Папа только что вышел из ванной, полотенце повесил как всегда, на дверь – просушивать. Лёг на диван, – а ведь не лежал никогда, им бы с мамой, обратить внимание! – и сказал вдруг:
– Плохо мне что-то, Наташа.
Смерть топталась в дверях, думая, – то ли снять обувь, то ли так пройти?
– Может, «Скорую» вызвать? – спросила Викторию мама.
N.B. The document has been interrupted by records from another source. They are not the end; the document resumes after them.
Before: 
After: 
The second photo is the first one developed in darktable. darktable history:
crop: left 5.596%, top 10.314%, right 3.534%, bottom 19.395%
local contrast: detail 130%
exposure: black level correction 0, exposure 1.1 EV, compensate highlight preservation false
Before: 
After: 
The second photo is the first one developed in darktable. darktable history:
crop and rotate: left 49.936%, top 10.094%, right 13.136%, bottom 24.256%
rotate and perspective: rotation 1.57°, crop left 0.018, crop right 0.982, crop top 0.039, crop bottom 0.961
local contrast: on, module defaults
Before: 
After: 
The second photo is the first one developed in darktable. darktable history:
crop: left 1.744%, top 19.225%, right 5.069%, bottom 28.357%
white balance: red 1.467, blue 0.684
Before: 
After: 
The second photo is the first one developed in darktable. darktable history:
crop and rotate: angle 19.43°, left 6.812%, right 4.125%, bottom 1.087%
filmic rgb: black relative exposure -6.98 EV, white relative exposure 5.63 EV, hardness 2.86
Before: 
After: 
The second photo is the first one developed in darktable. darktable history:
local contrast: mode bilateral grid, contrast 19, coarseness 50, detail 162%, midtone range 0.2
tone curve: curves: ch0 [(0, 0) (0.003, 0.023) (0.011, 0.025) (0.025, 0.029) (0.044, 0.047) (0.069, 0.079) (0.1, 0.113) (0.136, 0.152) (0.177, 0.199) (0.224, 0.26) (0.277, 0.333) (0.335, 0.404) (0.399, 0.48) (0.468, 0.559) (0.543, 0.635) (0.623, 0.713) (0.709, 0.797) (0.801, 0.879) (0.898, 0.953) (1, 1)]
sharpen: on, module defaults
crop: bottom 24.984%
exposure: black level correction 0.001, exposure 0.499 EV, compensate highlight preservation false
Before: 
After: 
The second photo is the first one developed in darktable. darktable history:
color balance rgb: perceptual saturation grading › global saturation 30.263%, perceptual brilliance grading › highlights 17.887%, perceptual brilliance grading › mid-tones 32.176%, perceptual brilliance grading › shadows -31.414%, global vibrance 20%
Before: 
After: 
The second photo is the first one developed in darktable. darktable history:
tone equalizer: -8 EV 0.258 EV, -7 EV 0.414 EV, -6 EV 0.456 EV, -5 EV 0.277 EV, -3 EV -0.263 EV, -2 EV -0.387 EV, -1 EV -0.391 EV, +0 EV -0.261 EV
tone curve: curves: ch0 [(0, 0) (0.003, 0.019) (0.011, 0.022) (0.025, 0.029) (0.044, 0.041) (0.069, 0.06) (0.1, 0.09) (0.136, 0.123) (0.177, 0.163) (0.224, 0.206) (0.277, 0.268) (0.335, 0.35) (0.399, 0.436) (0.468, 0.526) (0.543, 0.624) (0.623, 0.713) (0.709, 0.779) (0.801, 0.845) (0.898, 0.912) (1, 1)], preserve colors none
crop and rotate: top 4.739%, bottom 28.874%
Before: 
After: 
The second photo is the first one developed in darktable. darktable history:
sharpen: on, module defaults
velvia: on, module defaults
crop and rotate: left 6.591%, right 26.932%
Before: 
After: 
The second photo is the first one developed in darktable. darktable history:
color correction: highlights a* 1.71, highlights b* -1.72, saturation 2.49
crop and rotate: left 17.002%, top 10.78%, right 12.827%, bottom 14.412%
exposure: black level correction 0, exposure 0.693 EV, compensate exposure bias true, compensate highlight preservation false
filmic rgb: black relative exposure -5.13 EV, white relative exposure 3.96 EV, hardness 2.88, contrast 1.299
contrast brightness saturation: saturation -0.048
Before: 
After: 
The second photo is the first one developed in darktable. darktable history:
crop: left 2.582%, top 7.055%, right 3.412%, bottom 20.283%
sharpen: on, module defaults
Маруся в дальней комнате плела бисерный браслет – она без конца что-то плела, вязала, мастерила, рисовала, просто спасу не было от всех этих поделок, милых, но бессмысленных. Виктория лежала (она-то не считала это за грех) с книжкой на софе.
В общем, они с мамой слишком долго думали, и когда вызвали, наконец, Скорую, было уже поздно. Толстая, шумная, решительная врачиха выгнала из комнаты Викторию и заплаканную маму Наташу. Маруся ничего не понимала. Браслет был уже почти готов, мама, посмотри! Иди сюда! Бабуля! Да где вы все? А это кто?